**INPUT DATA:**

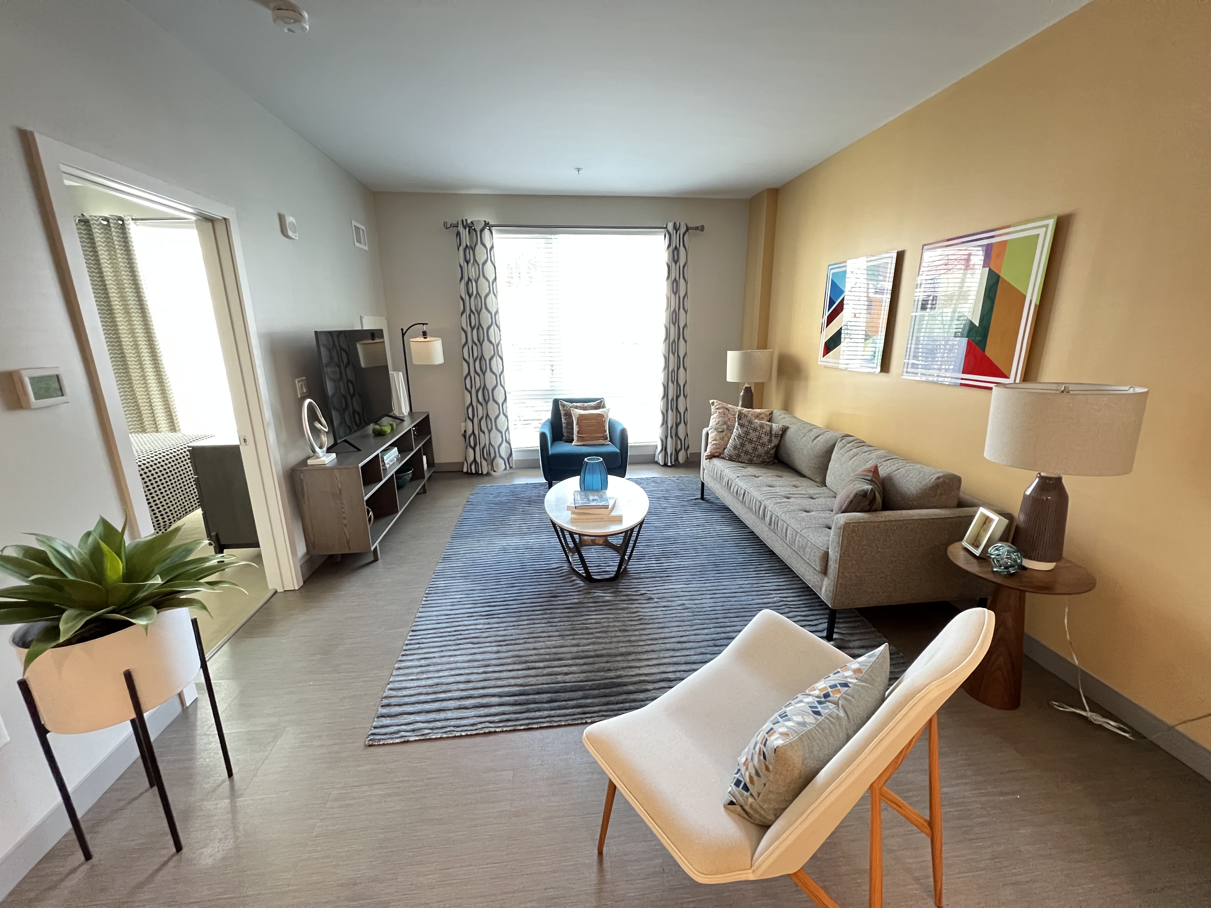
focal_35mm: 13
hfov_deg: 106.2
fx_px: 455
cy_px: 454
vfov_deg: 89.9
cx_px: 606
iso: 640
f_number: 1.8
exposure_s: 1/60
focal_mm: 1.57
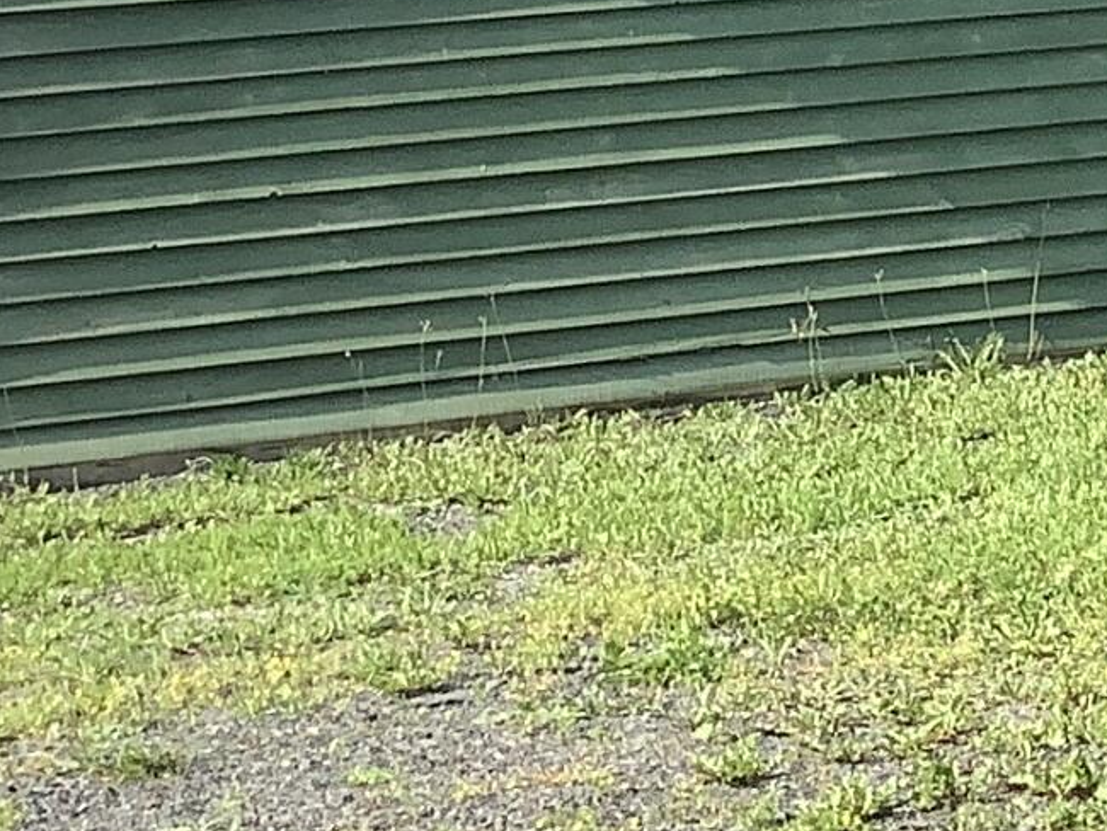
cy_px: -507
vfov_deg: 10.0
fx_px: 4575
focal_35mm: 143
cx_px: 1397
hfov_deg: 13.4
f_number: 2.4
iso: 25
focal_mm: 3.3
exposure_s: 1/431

**TASK DIRECTIONS:**
Give the records again exactly as they stand, so that only the pictures are missing.

**SOLUTION:**
focal_35mm: 13
hfov_deg: 106.2
fx_px: 455
cy_px: 454
vfov_deg: 89.9
cx_px: 606
iso: 640
f_number: 1.8
exposure_s: 1/60
focal_mm: 1.57
cy_px: -507
vfov_deg: 10.0
fx_px: 4575
focal_35mm: 143
cx_px: 1397
hfov_deg: 13.4
f_number: 2.4
iso: 25
focal_mm: 3.3
exposure_s: 1/431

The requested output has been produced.